Problem statement -
Don't include pictures. Quote the lines below from the first through the line that contains "info@inpformacion.com".

Data listing -

_ _ _ _ _ _ _

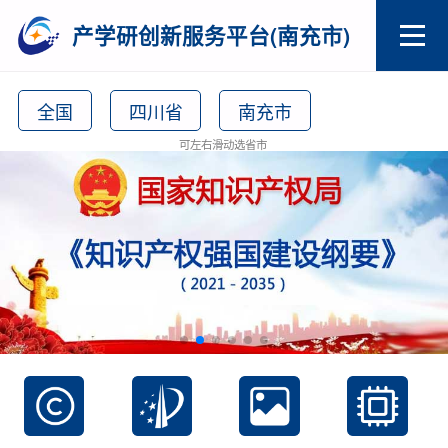
产学研创新服务平台(南充市)
全国
四川省
南充市
可左右滑动选省市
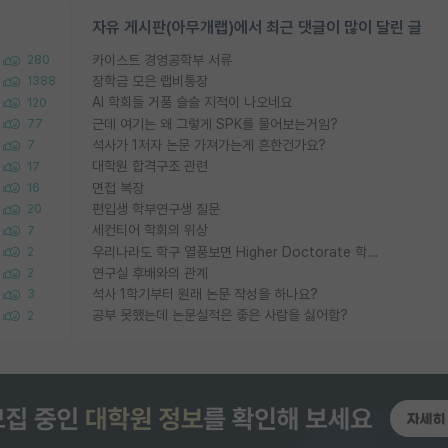
자유 게시판(아무개랩)에서 최근 댓글이 많이 달린 글
카이스트 경영공학부 서류
280
장학금 모은 랩비통장
1388
AI 학회들 거품 슬슬 지적이 나오네요
120
근데 여기는 왜 그렇게 SPK를 물어보는거임?
77
석사가 1저자 논문 가져가는게 흔한건가요?
7
대학원 합격구조 관련
17
면접 복장
16
편입생 학부연구생 질문
20
세컨티어 학회의 위상
7
우리나라도 학구 열풍보면 Higher Doctorate 학위가 필요하다고 봅니다.
2
연구실 후배와의 관계
2
석사 1학기부터 원래 논문 작성을 하나요?
3
공부 못했는데 논문실적은 좋은 사람을 싫어함?
2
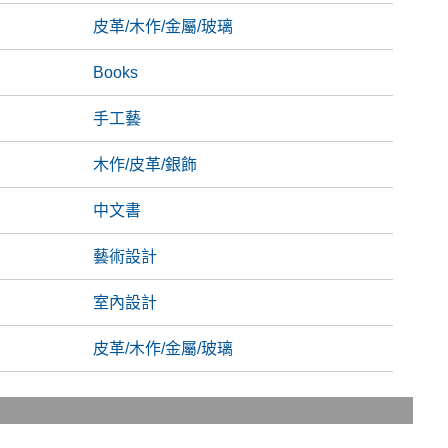
皮革/木作/金屬/玻璃
Books
手工藝
木作/皮革/銀飾
中文書
藝術設計
室內設計
皮革/木作/金屬/玻璃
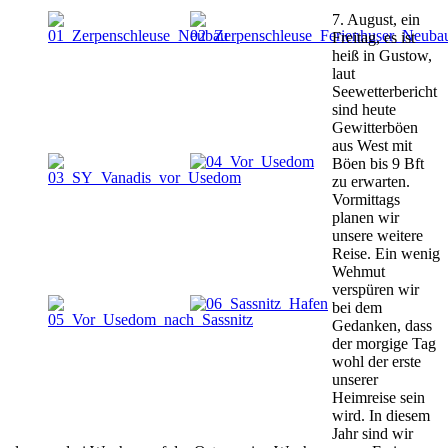
7. August, ein
Freitag, es ist
heiß in Gustow,
laut
Seewetterbericht
sind heute
Gewitterböen
aus West mit
Böen bis 9 Bft
zu erwarten.
Vormittags
planen wir
unsere weitere
Reise. Ein wenig
Wehmut
verspüren wir
bei dem
Gedanken, dass
der morgige Tag
wohl der erste
unserer
Heimreise sein
wird. In diesem
Jahr sind wir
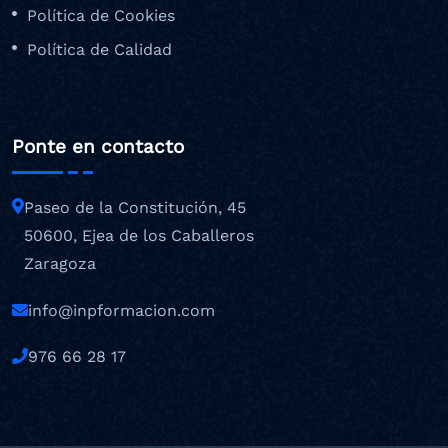
Política de Cookies
Política de Calidad
Ponte en contacto
Paseo de la Constitución, 45
50600, Ejea de los Caballeros
Zaragoza
info@inpformacion.com
976 66 28 17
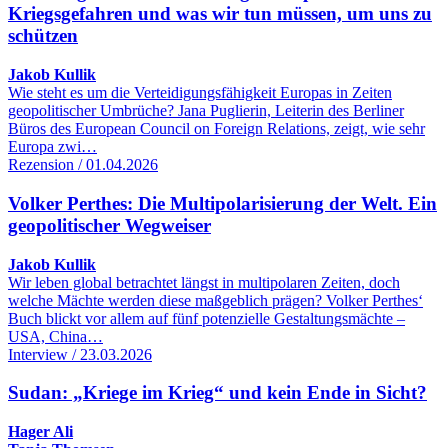
Kriegsgefahren und was wir tun müssen, um uns zu
schützen
Jakob Kullik
Wie steht es um die Verteidigungsfähigkeit Europas in Zeiten
geopolitischer Umbrüche? Jana Puglierin, Leiterin des Berliner
Büros des European Council on Foreign Relations, zeigt, wie sehr
Europa zwi…
Rezension / 01.04.2026
Volker Perthes: Die Multipolarisierung der Welt. Ein
geopolitischer Wegweiser
Jakob Kullik
Wir leben global betrachtet längst in multipolaren Zeiten, doch
welche Mächte werden diese maßgeblich prägen? Volker Perthes‘
Buch blickt vor allem auf fünf potenzielle Gestaltungsmächte –
USA, China…
Interview / 23.03.2026
Sudan: „Kriege im Krieg“ und kein Ende in Sicht?
Hager Ali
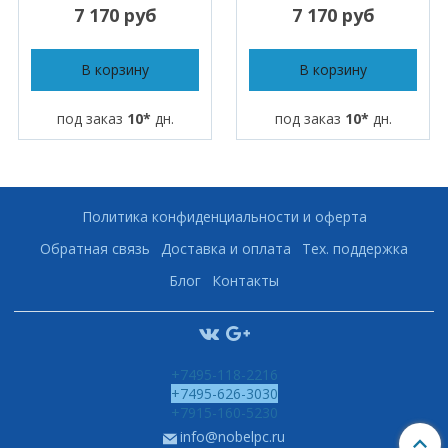
7 170 руб
7 170 руб
В корзину
В корзину
под заказ
10*
дн.
под заказ
10*
дн.
Политика конфиденциальности и оферта
Обратная связь
Доставка и оплата
Тех. поддержка
Блог
Контакты
+7495-118-2216
+7495-626-3030
+7915-160-5230
info@nobelpc.ru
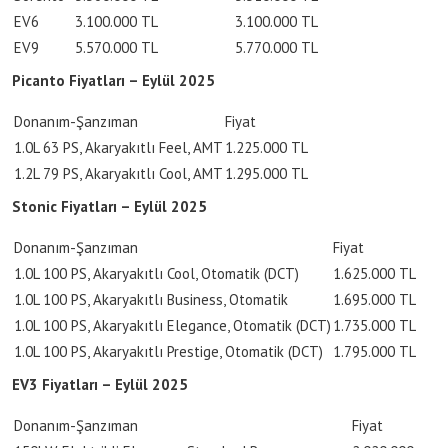
EV6
3.100.000 TL
3.100.000 TL
EV9
5.570.000 TL
5.770.000 TL
Picanto Fiyatları – Eylül 2025
Donanım-Şanzıman
Fiyat
1.0L 63 PS, Akaryakıtlı Feel, AMT
1.225.000 TL
1.2L 79 PS, Akaryakıtlı Cool, AMT
1.295.000 TL
Stonic Fiyatları – Eylül 2025
Donanım-Şanzıman
Fiyat
1.0L 100 PS, Akaryakıtlı Cool, Otomatik (DCT)
1.625.000 TL
1.0L 100 PS, Akaryakıtlı Business, Otomatik
1.695.000 TL
1.0L 100 PS, Akaryakıtlı Elegance, Otomatik (DCT)
1.735.000 TL
1.0L 100 PS, Akaryakıtlı Prestige, Otomatik (DCT)
1.795.000 TL
EV3 Fiyatları – Eylül 2025
Donanım-Şanzıman
Fiyat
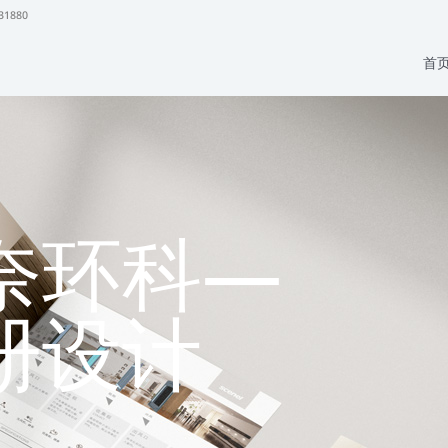
31880
首
奈环科—
册设计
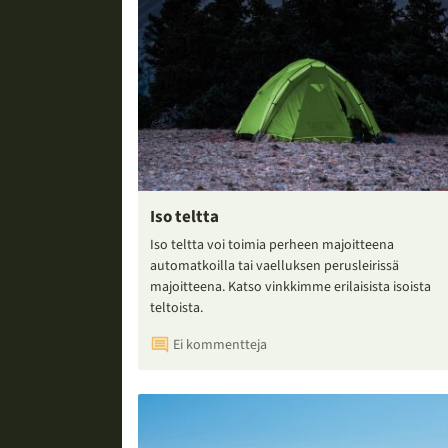
Iso teltta
Iso teltta voi toimia perheen majoitteena
automatkoilla tai vaelluksen perusleirissä
majoitteena. Katso vinkkimme erilaisista isoista
teltoista.
Ei kommentteja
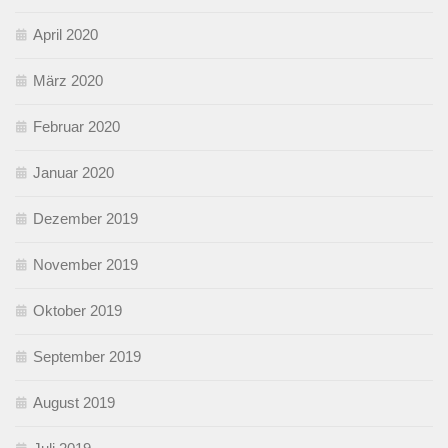
April 2020
März 2020
Februar 2020
Januar 2020
Dezember 2019
November 2019
Oktober 2019
September 2019
August 2019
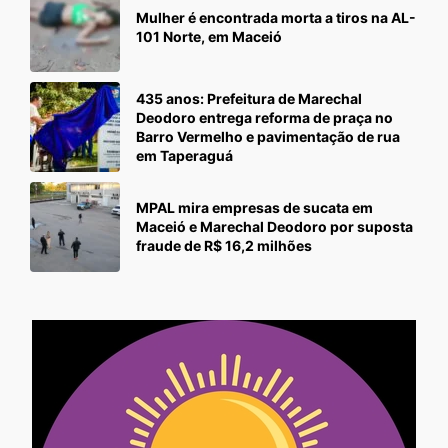
Mulher é encontrada morta a tiros na AL-
101 Norte, em Maceió
435 anos: Prefeitura de Marechal
Deodoro entrega reforma de praça no
Barro Vermelho e pavimentação de rua
em Taperaguá
MPAL mira empresas de sucata em
Maceió e Marechal Deodoro por suposta
fraude de R$ 16,2 milhões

_ _ _ _ _ _ _

Answer below -
产学研创新服务平台(南充市)
全国
四川省
南充市
可左右滑动选省市
자유 게시판(아무개랩)에서 최근 댓글이 많이 달린 글
카이스트 경영공학부 서류
280
장학금 모은 랩비통장
1388
AI 학회들 거품 슬슬 지적이 나오네요
120
근데 여기는 왜 그렇게 SPK를 물어보는거임?
77
석사가 1저자 논문 가져가는게 흔한건가요?
7
대학원 합격구조 관련
17
면접 복장
16
편입생 학부연구생 질문
20
세컨티어 학회의 위상
7
우리나라도 학구 열풍보면 Higher Doctorate 학위가 필요하다고 봅니다.
2
연구실 후배와의 관계
2
석사 1학기부터 원래 논문 작성을 하나요?
3
공부 못했는데 논문실적은 좋은 사람을 싫어함?
2
皮革/木作/金屬/玻璃
Books
手工藝
木作/皮革/銀飾
中文書
藝術設計
室內設計
皮革/木作/金屬/玻璃
7. August, ein
Freitag, es ist
heiß in Gustow,
laut
Seewetterbericht
sind heute
Gewitterböen
aus West mit
Böen bis 9 Bft
zu erwarten.
Vormittags
planen wir
unsere weitere
Reise. Ein wenig
Wehmut
verspüren wir
bei dem
Gedanken, dass
der morgige Tag
wohl der erste
unserer
Heimreise sein
wird. In diesem
Jahr sind wir
Política de Cookies
Política de Calidad
Ponte en contacto
Paseo de la Constitución, 45
50600, Ejea de los Caballeros
Zaragoza
info@inpformacion.com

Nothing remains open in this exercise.